Regexp Help

Hi,

I am looking for a way to do the following:

I have some html in strings, mostly links (i.e. <a
href="http://mysite.com">). I need to delete these lines. I've been
trying to do this, but it's not working out:

question.gsub! ("<a href=\"\/([.]+)\/\" >$/i", "")
or also: question.gsub! ("<a href=\"\/([a-zA-z0-9]+)\/\" >$/i", "")

(and various permutations of these two).

How would one go about this?

Thanks,
Jillian

···

--
Posted via http://www.ruby-forum.com/.

Jillian Kozyra wrote:

Hi,

I am looking for a way to do the following:

I have some html in strings, mostly links (i.e. <a
href="http://mysite.com">). I need to delete these lines. I've been
trying to do this, but it's not working out:

question.gsub! ("<a href=\"\/([.]+)\/\" >$/i", "")
or also: question.gsub! ("<a href=\"\/([a-zA-z0-9]+)\/\" >$/i", "")

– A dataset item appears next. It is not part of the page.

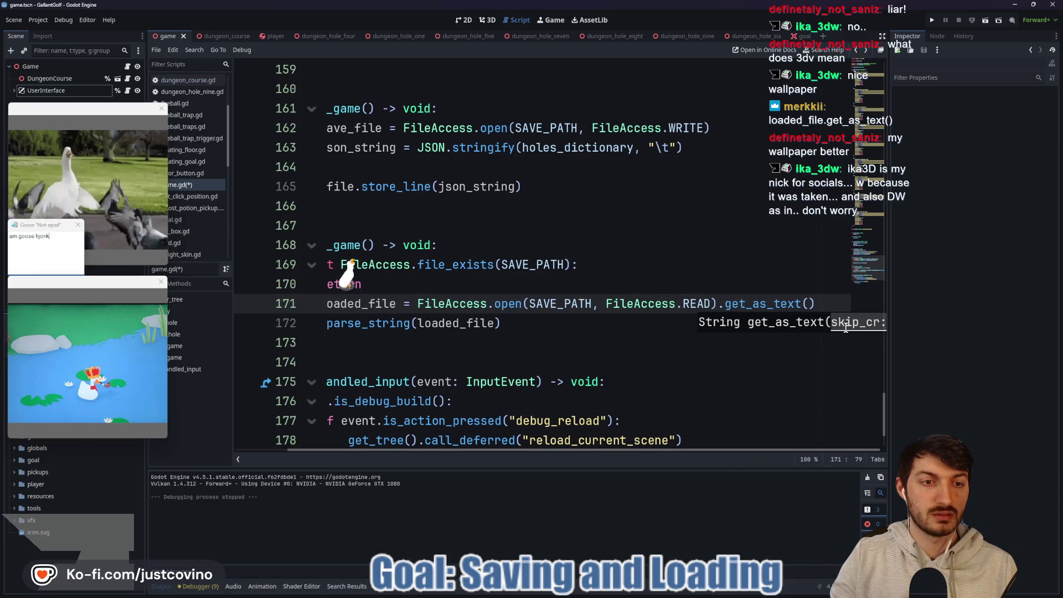
click(614, 325)
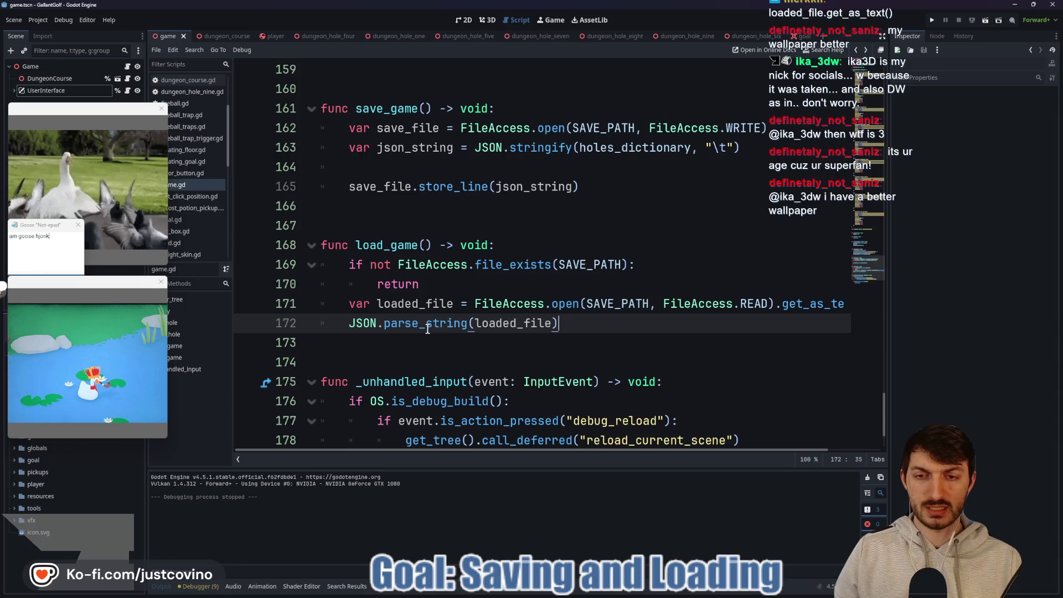
mouse_move(437, 322)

(and various permutations of these two).

How would one go about this?

Thanks,
Jillian

q = 'Hello <a href="http://mysite.com">world<a
href="http://mysite.com">.'

result = q.gsub(/<a.*?>/, "")
puts result

--output:--
Hello world.

···

--
Posted via http://www.ruby-forum.com/\.

Why not =>

irb(main):001:0> require 'nokogiri'
  => true
irb(main):002:0> doc = Nokogiri::HTML(<<-eohtml)
irb(main):003:1" <html>
irb(main):004:1" <body>
irb(main):005:1" <a href="http://mysite.com">Bla</a>
irb(main):006:1" </body>
irb(main):007:1" </html>
irb(main):008:1" eohtml

doc.xpath('//a')[0].attributes["href"].to_s
  => "http://mysite.com"

http://tenderlovemaking.com/2008/10/30/nokogiri-is-released/
Cheers

···

On 28.07.2009, at 08:12, Jillian Kozyra wrote:

Hi,

I am looking for a way to do the following:

I have some html in strings, mostly links (i.e. <a
href="http://mysite.com">). I need to delete these lines. I've been
trying to do this, but it's not working out:

question.gsub! ("<a href=\"\/([.]+)\/\" >$/i", "")
or also: question.gsub! ("<a href=\"\/([a-zA-z0-9]+)\/\" >$/i", "")

(and various permutations of these two).

How would one go about this?

Thanks,
Jillian
--
Posted via http://www.ruby-forum.com/\.

I would write like

result = q.gsub(/<[^>]*>/, "")

Thanks

Actually, doc.content would do what the op requested.

Ray

···

On Tue, Jul 28, 2009 at 10:20 AM, Kai König <kai@kairichardkoenig.com>wrote:

Why not =>

doc.xpath('//a')[0].attributes["href"].to_s
=> "http://mysite.com"